Another of McAfee’s confused followers seemed to think that the hypothetical debate was related to the prolific ICO promoter’s recently-announced candidacy for president during the 2020 election.
“Greetings Sir, Please debate Mr John McAfee for US President come 2020. The man got my full support and I respect him so heartily. Thanks Sir and God bless you,” the email read.
Then there’s this one, which seems to begin with the assumption that Clayton has already won that aforementioned presidential election. That fact settled, the author proceeds to request that President Clayton provide formal guidance that “Bitcoin and Crypto money is securities,” which — to be clear — is the exact opposite of what McAfee is arguing. “We expect this from you,” the author concluded.
Reflections on an Afternoon (Well?) Spent
It’s difficult to accurately convey what I learned from the experience of reading through every one of the emails released by the SEC in the “McAfee File,” so I’ll just simply say that, assuming they were all written by native English speakers living the U.S., Hooked on Phonics might be primed for a commercial renaissance. After all, nine out of 10 parents say it works.
Granted, antics like this are always good for a hearty laugh, and for that, I suppose we can be thankful that McAfee always has a few up the sleeves of his ICO-sponsored shirt, nestled comfortably beside his “unhackable” wallet that has since dropped that claim.
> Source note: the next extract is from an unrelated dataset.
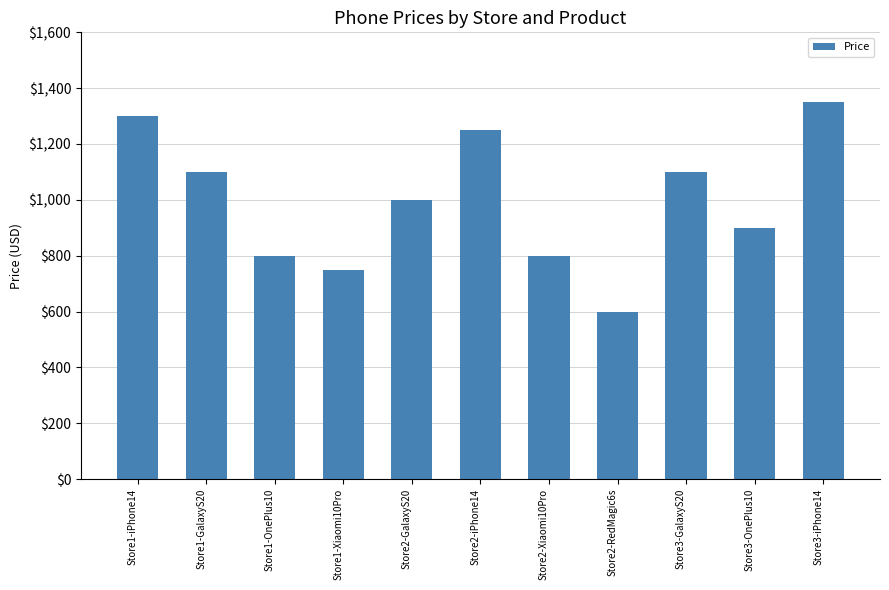

Where is the data nearest to the value 975?

Store2-GalaxyS20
However, it’s not all fun and “I’ll eat my manhood if the bitcoin price doesn’t reach $1 million in three years.” Just remember, the next time a bitcoin ETF ruling deadline approaches, the SEC has hundreds of emails like these sitting its archives, seemingly suggesting that a not-insignificant swath of cryptocurrency investors are incapable of forming a coherent sentence, much less evaluating the risks of trading a consumer-facing investment product like a bitcoin ETF.